Ozzies ‘pay’ solar power price

Images Courtesy of Wikimedia

15 February 2017 – It was noticeable that President Zuma’s vows to keep on marching down the wind and solar power road while doling out taxpayers’ money was greeted with only half a cheer by Eskom. And so it might, since with any luck, someone in the bowels of our state electricity monopoly has been following the shambles in South Australia, a state that has long been hailed as leading the world in “decarbonising” its economy.

Unnoticed by our conventional and politically correct media is that there have been three major electricity blackouts in South Australia since the total one last September. Last week 90,000 homes and businesses were without power.

It finally brought to public attention the major problems posed by feeding erratic wind and solar power into an electricity grid designed to take the regular, dependable sources of electricity generated by coal, oil or gas-fired power stations, and indeed nuclear ones.

South Australia has been boasting to the world’s Green Lobby that more than 40% of its electricity comes from wind generators so its recent failures are worth watching and learning from. Another claim to Green fame is that the state has the highest proportion of alternative power generation than any other region in the world.

The intermittent nature of wind and solar is a major headache for grid managers everywhere. Another is the politicisation of energy spurred by the spurious belief that carbon dioxide is changing the climate for the worse. This has spawned an army of bureaucrats meddling with the normal laws of supply and demand, and setting politically-motivated energy targets.

The net result in South Australia has seen rocketing electricity prices, and an unstable electricity grid. Add a heat wave to a policy of closing coal-fired power stations, and the devil’s brew is complete.

But now there are signs the penny of common sense is dropping. Australia’s Prime Minister Malcolm Turnbull last week told Parliament: “We can’t afford to go the way South Australia has, which has the most expensive and the least reliable electricity in Australia.”

The Treasury Minister (their Pravin Gordhan) went so far as to wave a lump of coal while urging the Labour Party opposition (home of the Greens in Australia) not to be scared of fossil fuel. One could say sanity was, at last, raising its head.

Needless to say, the crisis has caused a veritable Tsunami of a  blame game and an immediate rush to set up inquiries, investigations and strategic plans. Also, inevitably, it has provided a wonderful opportunity for non-elected officials to travel the world at taxpayers’ expense to find solutions that are staring them in the face. Denmark, Ireland and the US are destinations of the moment, it having dawned on Australians that other countries that have jumped on the Green bandwagon have the same problems.

Meanwhile, the Australian Federal Government has raised the heinous possibility of subsidising clean coal technology and, and even the Labour Government of South Australia is now contemplating encouraging the building of gas-fired power stations, and – horror – opening up old coal-fired power stations to ensure regular power output.
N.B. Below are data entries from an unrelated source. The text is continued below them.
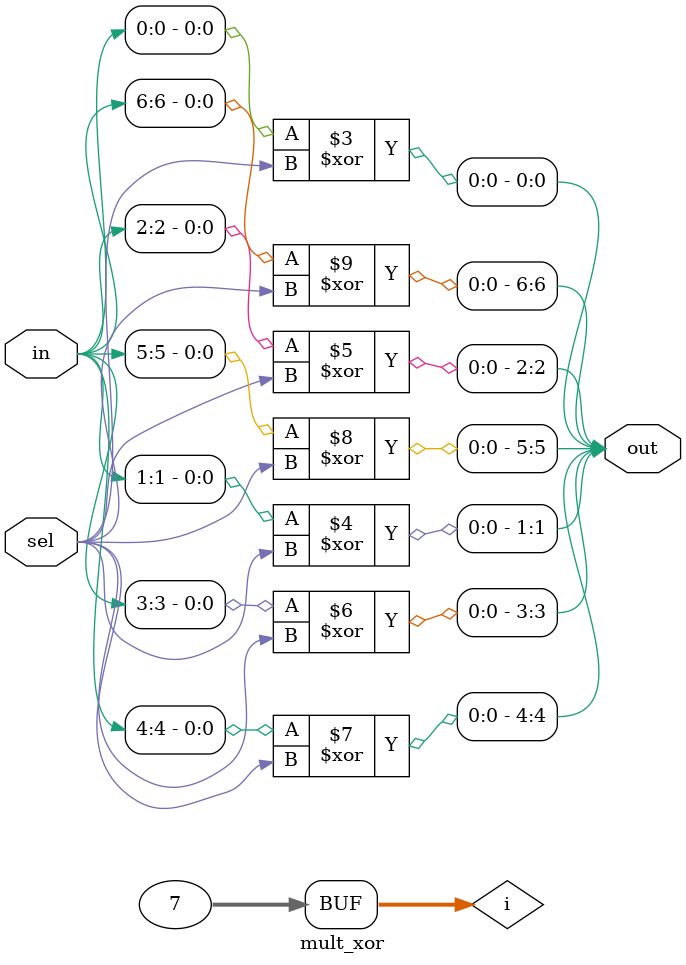
<source format=v>
`timescale 1ps/1ps
module mult_xor(input [6:0] in, input sel, output reg [6:0] out);
	integer i;
	always@(sel) begin
		for(i = 0; i < 7; i = i + 1) begin
			out[i] <= in[i]^sel;
		end
	end
endmodule
</source>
Amid the panic, interesting factoids have emerged from the shadows. For example, it’s now publically admitted that power storage batteries only really work at a household level.
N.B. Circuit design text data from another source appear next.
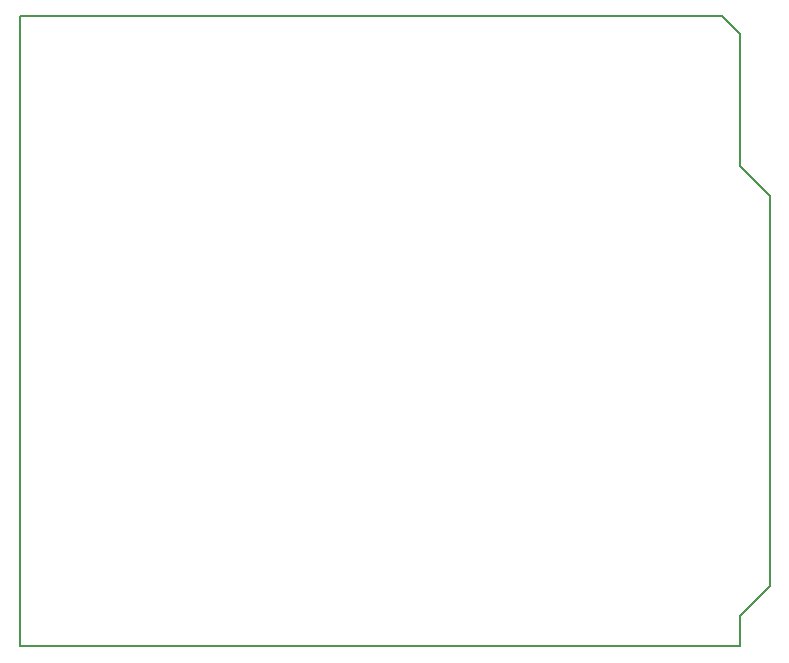
<source format=gm1>
G04 #@! TF.GenerationSoftware,KiCad,Pcbnew,7.99.0-3924-g53fd1aaf5e*
G04 #@! TF.CreationDate,2023-12-12T19:58:36+01:00*
G04 #@! TF.ProjectId,xDuinoRailShield,78447569-6e6f-4526-9169-6c536869656c,rev?*
G04 #@! TF.SameCoordinates,Original*
G04 #@! TF.FileFunction,Profile,NP*
%FSLAX46Y46*%
G04 Gerber Fmt 4.6, Leading zero omitted, Abs format (unit mm)*
G04 Created by KiCad (PCBNEW 7.99.0-3924-g53fd1aaf5e) date 2023-12-12 19:58:36*
%MOMM*%
%LPD*%
G01*
G04 APERTURE LIST*
G04 #@! TA.AperFunction,Profile*
%ADD10C,0.150000*%
G04 #@! TD*
G04 APERTURE END LIST*
D10*
X163503242Y-43117028D02*
X161961810Y-41575596D01*
X166040000Y-89840000D02*
X166040000Y-56820000D01*
X161961810Y-41575596D02*
X102540000Y-41580000D01*
X163500000Y-92380000D02*
X166040000Y-89840000D01*
X163500000Y-54280000D02*
X163503242Y-43117028D01*
X102540000Y-41580000D02*
X102540000Y-94920000D01*
X163500000Y-94920000D02*
X163500000Y-92380000D01*
X166040000Y-56820000D02*
X163500000Y-54280000D01*
X102540000Y-94920000D02*
X163500000Y-94920000D01*
M02*

</source>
Batteries able to store large amounts of power to be released as and when needed may only hit the market in 20 years’ time.
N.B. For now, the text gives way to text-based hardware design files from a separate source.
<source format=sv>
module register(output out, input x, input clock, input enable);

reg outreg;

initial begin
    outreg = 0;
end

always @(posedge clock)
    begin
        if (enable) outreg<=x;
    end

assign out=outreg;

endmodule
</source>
Further, existing battery storage is 25 times more expensive than pump storage systems – of which Australia has three.

South Australia has the most wind and solar power generators of any Australian state. It also has the highest electricity prices. Average monthly prices of electricity are sometimes three to four times higher than in the rest of the country.

So, with the highest electricity prices in Australia and Green ideology rampant, South Australia must rely on next-door Victoria State, when its own subsidised wind and solar stations fail to deliver electricity when needed.

One wonders if it is mere coincidence that South Australia has the country’s highest number of unemployed. But never mind them, the last coal-fired power stations are scheduled to close within months.

There is none so blind, as the saying goes. Green enthusiasm and a socialist government have South Australia boasting that it will make Adelaide a “carbon neutral city" by 2050, priding itself that it is conducting a big (Green) international experiment.

It’s wonderful – named Low Carbon Economy Expert Panel is still recommending a 100% renewable energy target and the goal of a ‘net zero emissions economy' by 2050. It is a classic case of putting ideology above the needs of an economy and its citizens. When this happens, the price is a heavy one.

As always, when theory rules over common sense, the South Australian Government, facing the patent chaos of its Green energy policies, is laying the blame on the “Market”, and threatening to intervene.

It would have done better to have followed the old saying, “If it isn’t broke, don’t fix it”.

Now, in the shambolic circumstances of its own creation, it would be wiser now to accept that “It is broke, so don’t fix it.”